Culver City Schools, Beverly Hills Face Uncertain Funding

Times Staff Writer

School officials in Beverly Hills predict this year’s $26.7-million budget will mark a turnaround in the district’s financial woes, while Culver City may face another round of cuts as a result of teacher-salary negotiations.

Both districts have approved budgets that are hinged on a number of uncertainties.

Beverly Hills Supt. Robert French told the Beverly Hills school board that it would not need to ask voters to approve a supplemental property tax if the district continues to operate at its current level. The district receives about $4.4 million from the city and nearly $500,000 in donations from the Beverly Hills Education Foundation, a separate nonprofit organization that raises funds for the schools.

School officials, however, have expressed concern about how long contributions will continue to flow in and how long the city will continue to fund the schools at the current rate.


“I don’t see the need for a parcel tax to maintain what we have,” French said.
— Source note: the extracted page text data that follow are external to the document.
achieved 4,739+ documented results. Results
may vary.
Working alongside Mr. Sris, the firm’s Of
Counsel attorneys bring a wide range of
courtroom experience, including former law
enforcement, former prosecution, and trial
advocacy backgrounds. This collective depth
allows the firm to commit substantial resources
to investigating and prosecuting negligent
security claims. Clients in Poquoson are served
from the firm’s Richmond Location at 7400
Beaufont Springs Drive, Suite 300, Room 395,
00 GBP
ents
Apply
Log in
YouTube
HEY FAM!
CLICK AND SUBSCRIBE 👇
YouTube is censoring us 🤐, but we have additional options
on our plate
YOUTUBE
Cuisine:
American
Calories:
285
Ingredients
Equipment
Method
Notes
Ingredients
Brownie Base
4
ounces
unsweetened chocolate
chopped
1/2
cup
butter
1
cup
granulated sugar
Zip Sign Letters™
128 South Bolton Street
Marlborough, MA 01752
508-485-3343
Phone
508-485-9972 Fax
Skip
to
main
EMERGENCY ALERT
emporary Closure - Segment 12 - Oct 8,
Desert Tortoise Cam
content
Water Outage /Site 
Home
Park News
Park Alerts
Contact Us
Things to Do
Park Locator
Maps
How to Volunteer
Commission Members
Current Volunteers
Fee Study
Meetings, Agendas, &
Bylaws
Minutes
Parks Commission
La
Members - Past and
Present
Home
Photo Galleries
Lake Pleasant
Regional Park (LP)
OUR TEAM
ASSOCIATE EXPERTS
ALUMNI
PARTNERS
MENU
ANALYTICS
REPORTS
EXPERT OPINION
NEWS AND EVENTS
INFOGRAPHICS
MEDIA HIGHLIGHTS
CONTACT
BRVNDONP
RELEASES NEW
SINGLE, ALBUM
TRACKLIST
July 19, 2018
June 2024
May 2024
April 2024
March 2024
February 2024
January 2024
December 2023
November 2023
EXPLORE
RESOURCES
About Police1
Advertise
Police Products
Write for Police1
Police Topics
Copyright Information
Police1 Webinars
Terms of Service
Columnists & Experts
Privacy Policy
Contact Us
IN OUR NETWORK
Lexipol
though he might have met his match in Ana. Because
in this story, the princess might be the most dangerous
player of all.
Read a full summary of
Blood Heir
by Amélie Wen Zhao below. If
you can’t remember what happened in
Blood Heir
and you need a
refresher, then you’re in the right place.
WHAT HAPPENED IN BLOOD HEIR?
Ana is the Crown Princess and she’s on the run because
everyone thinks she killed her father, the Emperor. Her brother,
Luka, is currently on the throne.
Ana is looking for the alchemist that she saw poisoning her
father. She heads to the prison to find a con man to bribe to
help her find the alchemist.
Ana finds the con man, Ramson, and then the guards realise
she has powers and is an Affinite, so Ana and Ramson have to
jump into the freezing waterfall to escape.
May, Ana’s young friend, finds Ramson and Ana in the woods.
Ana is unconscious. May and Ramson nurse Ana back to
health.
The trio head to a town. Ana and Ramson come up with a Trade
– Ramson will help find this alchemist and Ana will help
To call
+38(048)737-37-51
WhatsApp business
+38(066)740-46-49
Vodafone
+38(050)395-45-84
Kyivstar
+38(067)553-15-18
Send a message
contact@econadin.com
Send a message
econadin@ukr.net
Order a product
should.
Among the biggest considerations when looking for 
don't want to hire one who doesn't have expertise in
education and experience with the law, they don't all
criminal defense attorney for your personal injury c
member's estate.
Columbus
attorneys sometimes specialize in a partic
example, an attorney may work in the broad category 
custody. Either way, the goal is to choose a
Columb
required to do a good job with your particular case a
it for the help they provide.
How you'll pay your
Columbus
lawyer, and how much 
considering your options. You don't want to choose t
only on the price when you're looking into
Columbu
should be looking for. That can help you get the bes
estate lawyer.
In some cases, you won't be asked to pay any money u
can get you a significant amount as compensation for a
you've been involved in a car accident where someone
The board would be forced to seek voter approval of a plan for a flat-rate tax on each parcel of land in the city if its additional sources of revenue dry up or if the community wants to restore $3 million in cuts that were required to balance the budget, he said. A similar parcel tax was narrowly defeated by the voters in March, 1987.

French said it is probably too late for the board to reach a decision on a tax election in March. To do so, the board would have schedule the election by Nov. 1. “The worst thing to do would be to rush an election,” he said.

The Beverly Hills district has a reserve of almost $1 million, which is more than the 3% reserve required by the county.

In Culver City, the chief financial officer Jim Lively predicted that district’s tightly balanced $15-million budget could come unglued if teachers demand more than a 2% salary increase. The Culver City school board approved its budget Tuesday night, leaving about $250,000 in reserves.


Lively said the district has enough reserves to support a 2% increase in teacher pay. “Beyond that, we will have to make cuts to make up the difference,” he added. Negotiations between the district and the California Teachers Assn., the union representing 250 teachers and other employees, are set to resume today with little hope of a quick settlement.

Adopting a budget without a signed contract from the teachers is not unusual, Lively said. “We will come to an agreement, but it is hard to predict when.”

The district will face some problems when it submits its budget to the county. Culver City’s reserves are less than 2%; the county requires 3%. “We expect they will require us to submit a plan on how we intend to increase our reserves to 3%,” Lively said.